WHAT THE EXERCISE ASKS - Although the records contain pictures, only their text should be set down, exactly as written.

Stored records

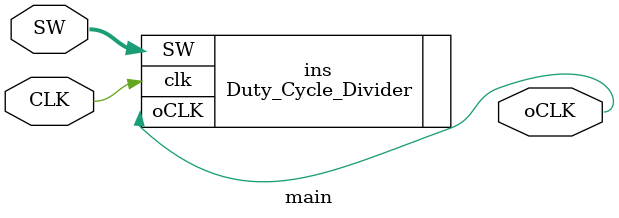
<source format=sv>
`include "./Duty_Cycle_Divider.sv"



module main(input CLK, input [7:0]SW, output oCLK);

 

Duty_Cycle_Divider ins(
    .clk(CLK), 
    .SW(SW),
    .oCLK(oCLK)  
    );
   


endmodule


</source>
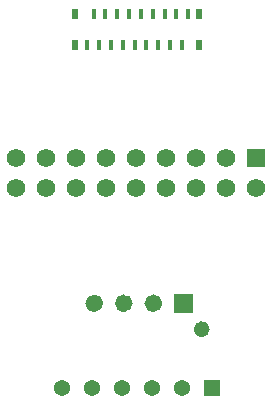
<source format=gts>
%TF.GenerationSoftware,KiCad,Pcbnew,6.0.10-86aedd382b~118~ubuntu18.04.1*%
%TF.CreationDate,2023-06-08T12:44:11-07:00*%
%TF.ProjectId,1000027_V0,31303030-3032-4375-9f56-302e6b696361,rev?*%
%TF.SameCoordinates,Original*%
%TF.FileFunction,Soldermask,Top*%
%TF.FilePolarity,Negative*%
%FSLAX46Y46*%
G04 Gerber Fmt 4.6, Leading zero omitted, Abs format (unit mm)*
G04 Created by KiCad (PCBNEW 6.0.10-86aedd382b~118~ubuntu18.04.1) date 2023-06-08 12:44:11*
%MOMM*%
%LPD*%
G01*
G04 APERTURE LIST*
%ADD10C,0.751200*%
%ADD11C,0.676200*%
%ADD12C,0.010000*%
%ADD13R,1.370000X1.370000*%
%ADD14C,1.370000*%
%ADD15C,1.200000*%
%ADD16R,1.575000X1.575000*%
%ADD17C,1.575000*%
%ADD18R,0.605600X0.832200*%
%ADD19R,0.400000X0.850000*%
G04 APERTURE END LIST*
D10*
%TO.C,J4*%
X148731600Y-99105800D02*
G75*
G03*
X148731600Y-99105800I-375600J0D01*
G01*
D11*
X155294100Y-101305800D02*
G75*
G03*
X155294100Y-101305800I-338100J0D01*
G01*
D10*
X146231600Y-99105800D02*
G75*
G03*
X146231600Y-99105800I-375600J0D01*
G01*
X151231600Y-99105800D02*
G75*
G03*
X151231600Y-99105800I-375600J0D01*
G01*
G36*
X154107200Y-99857000D02*
G01*
X152604800Y-99857000D01*
X152604800Y-98354600D01*
X154107200Y-98354600D01*
X154107200Y-99857000D01*
G37*
D12*
X154107200Y-99857000D02*
X152604800Y-99857000D01*
X152604800Y-98354600D01*
X154107200Y-98354600D01*
X154107200Y-99857000D01*
%TD*%
D13*
%TO.C,J3*%
X155829000Y-106299000D03*
D14*
X153289000Y-106299000D03*
X150749000Y-106299000D03*
X148209000Y-106299000D03*
X145669000Y-106299000D03*
X143129000Y-106299000D03*
%TD*%
D15*
%TO.C,J4*%
X154956000Y-101305800D03*
%TD*%
D16*
%TO.C,J1*%
X159530000Y-86778000D03*
D17*
X159530000Y-89318000D03*
X156990000Y-86778000D03*
X156990000Y-89318000D03*
X154450000Y-86778000D03*
X154450000Y-89318000D03*
X151910000Y-86778000D03*
X151910000Y-89318000D03*
X149370000Y-86778000D03*
X149370000Y-89318000D03*
X146830000Y-86778000D03*
X146830000Y-89318000D03*
X144290000Y-86778000D03*
X144290000Y-89318000D03*
X141750000Y-86778000D03*
X141750000Y-89318000D03*
X139210000Y-86778000D03*
X139210000Y-89318000D03*
%TD*%
D18*
%TO.C,J2*%
X154741982Y-74614649D03*
X144251782Y-77281649D03*
X144251782Y-74614649D03*
X154741982Y-77281649D03*
D19*
X153806457Y-74638625D03*
X153268827Y-77265291D03*
X152800836Y-74641999D03*
X152268184Y-77265291D03*
X151806272Y-74645984D03*
X151280657Y-77274849D03*
X150795522Y-74645984D03*
X150272336Y-77274849D03*
X149809068Y-74645984D03*
X149272114Y-77270799D03*
X148804183Y-74639096D03*
X148267842Y-77274849D03*
X147796020Y-74639096D03*
X147261007Y-77269986D03*
X146800523Y-74648349D03*
X146269693Y-77275817D03*
X145801650Y-74648349D03*
X145271167Y-77275450D03*
%TD*%
M02*

</source>
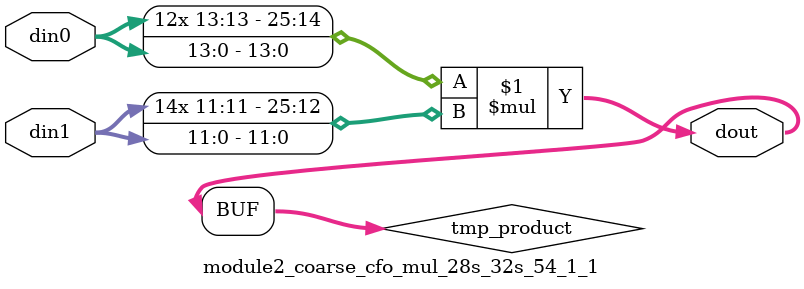
<source format=v>

`timescale 1 ns / 1 ps

 module module2_coarse_cfo_mul_28s_32s_54_1_1(din0, din1, dout);
parameter ID = 1;
parameter NUM_STAGE = 0;
parameter din0_WIDTH = 14;
parameter din1_WIDTH = 12;
parameter dout_WIDTH = 26;

input [din0_WIDTH - 1 : 0] din0; 
input [din1_WIDTH - 1 : 0] din1; 
output [dout_WIDTH - 1 : 0] dout;

wire signed [dout_WIDTH - 1 : 0] tmp_product;



























assign tmp_product = $signed(din0) * $signed(din1);








assign dout = tmp_product;





















endmodule

</source>
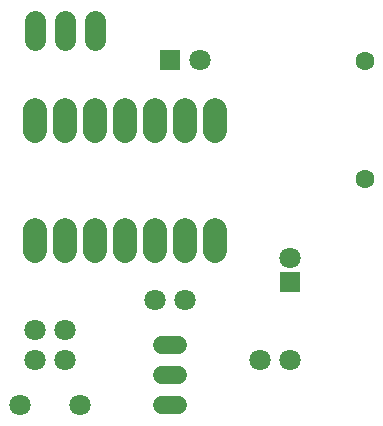
<source format=gts>
G75*
%MOIN*%
%OFA0B0*%
%FSLAX25Y25*%
%IPPOS*%
%LPD*%
%AMOC8*
5,1,8,0,0,1.08239X$1,22.5*
%
%ADD10C,0.07887*%
%ADD11C,0.07099*%
%ADD12R,0.07099X0.07099*%
%ADD13C,0.07099*%
%ADD14C,0.06312*%
%ADD15C,0.06000*%
D10*
X0024937Y0076394D02*
X0024937Y0083480D01*
X0034937Y0083480D02*
X0034937Y0076394D01*
X0044937Y0076394D02*
X0044937Y0083480D01*
X0054937Y0083480D02*
X0054937Y0076394D01*
X0064937Y0076394D02*
X0064937Y0083480D01*
X0074937Y0083480D02*
X0074937Y0076394D01*
X0084937Y0076394D02*
X0084937Y0083480D01*
X0084937Y0116394D02*
X0084937Y0123480D01*
X0074937Y0123480D02*
X0074937Y0116394D01*
X0064937Y0116394D02*
X0064937Y0123480D01*
X0054937Y0123480D02*
X0054937Y0116394D01*
X0044937Y0116394D02*
X0044937Y0123480D01*
X0034937Y0123480D02*
X0034937Y0116394D01*
X0024937Y0116394D02*
X0024937Y0123480D01*
D11*
X0019937Y0024937D03*
X0024937Y0039937D03*
X0034937Y0039937D03*
X0034937Y0049937D03*
X0024937Y0049937D03*
X0039937Y0024937D03*
X0064937Y0059937D03*
X0074937Y0059937D03*
X0099937Y0039937D03*
X0109937Y0039937D03*
X0109937Y0073874D03*
X0079937Y0139937D03*
D12*
X0069937Y0139937D03*
X0109937Y0066000D03*
D13*
X0044937Y0146787D02*
X0044937Y0153087D01*
X0034937Y0153087D02*
X0034937Y0146787D01*
X0024937Y0146787D02*
X0024937Y0153087D01*
D14*
X0134937Y0139622D03*
X0134937Y0100252D03*
D15*
X0072537Y0044937D02*
X0067337Y0044937D01*
X0067337Y0034937D02*
X0072537Y0034937D01*
X0072537Y0024937D02*
X0067337Y0024937D01*
M02*

</source>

ANSWER FOR THIS EXERCISE -
<source format=sv>
`include "./Duty_Cycle_Divider.sv"



module main(input CLK, input [7:0]SW, output oCLK);

 

Duty_Cycle_Divider ins(
    .clk(CLK), 
    .SW(SW),
    .oCLK(oCLK)  
    );
   


endmodule


</source>
<source format=gts>
%TF.GenerationSoftware,KiCad,Pcbnew,6.0.10-86aedd382b~118~ubuntu18.04.1*%
%TF.CreationDate,2023-06-08T12:44:11-07:00*%
%TF.ProjectId,1000027_V0,31303030-3032-4375-9f56-302e6b696361,rev?*%
%TF.SameCoordinates,Original*%
%TF.FileFunction,Soldermask,Top*%
%TF.FilePolarity,Negative*%
%FSLAX46Y46*%
G04 Gerber Fmt 4.6, Leading zero omitted, Abs format (unit mm)*
G04 Created by KiCad (PCBNEW 6.0.10-86aedd382b~118~ubuntu18.04.1) date 2023-06-08 12:44:11*
%MOMM*%
%LPD*%
G01*
G04 APERTURE LIST*
%ADD10C,0.751200*%
%ADD11C,0.676200*%
%ADD12C,0.010000*%
%ADD13R,1.370000X1.370000*%
%ADD14C,1.370000*%
%ADD15C,1.200000*%
%ADD16R,1.575000X1.575000*%
%ADD17C,1.575000*%
%ADD18R,0.605600X0.832200*%
%ADD19R,0.400000X0.850000*%
G04 APERTURE END LIST*
D10*
%TO.C,J4*%
X148731600Y-99105800D02*
G75*
G03*
X148731600Y-99105800I-375600J0D01*
G01*
D11*
X155294100Y-101305800D02*
G75*
G03*
X155294100Y-101305800I-338100J0D01*
G01*
D10*
X146231600Y-99105800D02*
G75*
G03*
X146231600Y-99105800I-375600J0D01*
G01*
X151231600Y-99105800D02*
G75*
G03*
X151231600Y-99105800I-375600J0D01*
G01*
G36*
X154107200Y-99857000D02*
G01*
X152604800Y-99857000D01*
X152604800Y-98354600D01*
X154107200Y-98354600D01*
X154107200Y-99857000D01*
G37*
D12*
X154107200Y-99857000D02*
X152604800Y-99857000D01*
X152604800Y-98354600D01*
X154107200Y-98354600D01*
X154107200Y-99857000D01*
%TD*%
D13*
%TO.C,J3*%
X155829000Y-106299000D03*
D14*
X153289000Y-106299000D03*
X150749000Y-106299000D03*
X148209000Y-106299000D03*
X145669000Y-106299000D03*
X143129000Y-106299000D03*
%TD*%
D15*
%TO.C,J4*%
X154956000Y-101305800D03*
%TD*%
D16*
%TO.C,J1*%
X159530000Y-86778000D03*
D17*
X159530000Y-89318000D03*
X156990000Y-86778000D03*
X156990000Y-89318000D03*
X154450000Y-86778000D03*
X154450000Y-89318000D03*
X151910000Y-86778000D03*
X151910000Y-89318000D03*
X149370000Y-86778000D03*
X149370000Y-89318000D03*
X146830000Y-86778000D03*
X146830000Y-89318000D03*
X144290000Y-86778000D03*
X144290000Y-89318000D03*
X141750000Y-86778000D03*
X141750000Y-89318000D03*
X139210000Y-86778000D03*
X139210000Y-89318000D03*
%TD*%
D18*
%TO.C,J2*%
X154741982Y-74614649D03*
X144251782Y-77281649D03*
X144251782Y-74614649D03*
X154741982Y-77281649D03*
D19*
X153806457Y-74638625D03*
X153268827Y-77265291D03*
X152800836Y-74641999D03*
X152268184Y-77265291D03*
X151806272Y-74645984D03*
X151280657Y-77274849D03*
X150795522Y-74645984D03*
X150272336Y-77274849D03*
X149809068Y-74645984D03*
X149272114Y-77270799D03*
X148804183Y-74639096D03*
X148267842Y-77274849D03*
X147796020Y-74639096D03*
X147261007Y-77269986D03*
X146800523Y-74648349D03*
X146269693Y-77275817D03*
X145801650Y-74648349D03*
X145271167Y-77275450D03*
%TD*%
M02*

</source>
<source format=v>

`timescale 1 ns / 1 ps

 module module2_coarse_cfo_mul_28s_32s_54_1_1(din0, din1, dout);
parameter ID = 1;
parameter NUM_STAGE = 0;
parameter din0_WIDTH = 14;
parameter din1_WIDTH = 12;
parameter dout_WIDTH = 26;

input [din0_WIDTH - 1 : 0] din0; 
input [din1_WIDTH - 1 : 0] din1; 
output [dout_WIDTH - 1 : 0] dout;

wire signed [dout_WIDTH - 1 : 0] tmp_product;



























assign tmp_product = $signed(din0) * $signed(din1);








assign dout = tmp_product;





















endmodule

</source>
<source format=gts>
G75*
%MOIN*%
%OFA0B0*%
%FSLAX25Y25*%
%IPPOS*%
%LPD*%
%AMOC8*
5,1,8,0,0,1.08239X$1,22.5*
%
%ADD10C,0.07887*%
%ADD11C,0.07099*%
%ADD12R,0.07099X0.07099*%
%ADD13C,0.07099*%
%ADD14C,0.06312*%
%ADD15C,0.06000*%
D10*
X0024937Y0076394D02*
X0024937Y0083480D01*
X0034937Y0083480D02*
X0034937Y0076394D01*
X0044937Y0076394D02*
X0044937Y0083480D01*
X0054937Y0083480D02*
X0054937Y0076394D01*
X0064937Y0076394D02*
X0064937Y0083480D01*
X0074937Y0083480D02*
X0074937Y0076394D01*
X0084937Y0076394D02*
X0084937Y0083480D01*
X0084937Y0116394D02*
X0084937Y0123480D01*
X0074937Y0123480D02*
X0074937Y0116394D01*
X0064937Y0116394D02*
X0064937Y0123480D01*
X0054937Y0123480D02*
X0054937Y0116394D01*
X0044937Y0116394D02*
X0044937Y0123480D01*
X0034937Y0123480D02*
X0034937Y0116394D01*
X0024937Y0116394D02*
X0024937Y0123480D01*
D11*
X0019937Y0024937D03*
X0024937Y0039937D03*
X0034937Y0039937D03*
X0034937Y0049937D03*
X0024937Y0049937D03*
X0039937Y0024937D03*
X0064937Y0059937D03*
X0074937Y0059937D03*
X0099937Y0039937D03*
X0109937Y0039937D03*
X0109937Y0073874D03*
X0079937Y0139937D03*
D12*
X0069937Y0139937D03*
X0109937Y0066000D03*
D13*
X0044937Y0146787D02*
X0044937Y0153087D01*
X0034937Y0153087D02*
X0034937Y0146787D01*
X0024937Y0146787D02*
X0024937Y0153087D01*
D14*
X0134937Y0139622D03*
X0134937Y0100252D03*
D15*
X0072537Y0044937D02*
X0067337Y0044937D01*
X0067337Y0034937D02*
X0072537Y0034937D01*
X0072537Y0024937D02*
X0067337Y0024937D01*
M02*

</source>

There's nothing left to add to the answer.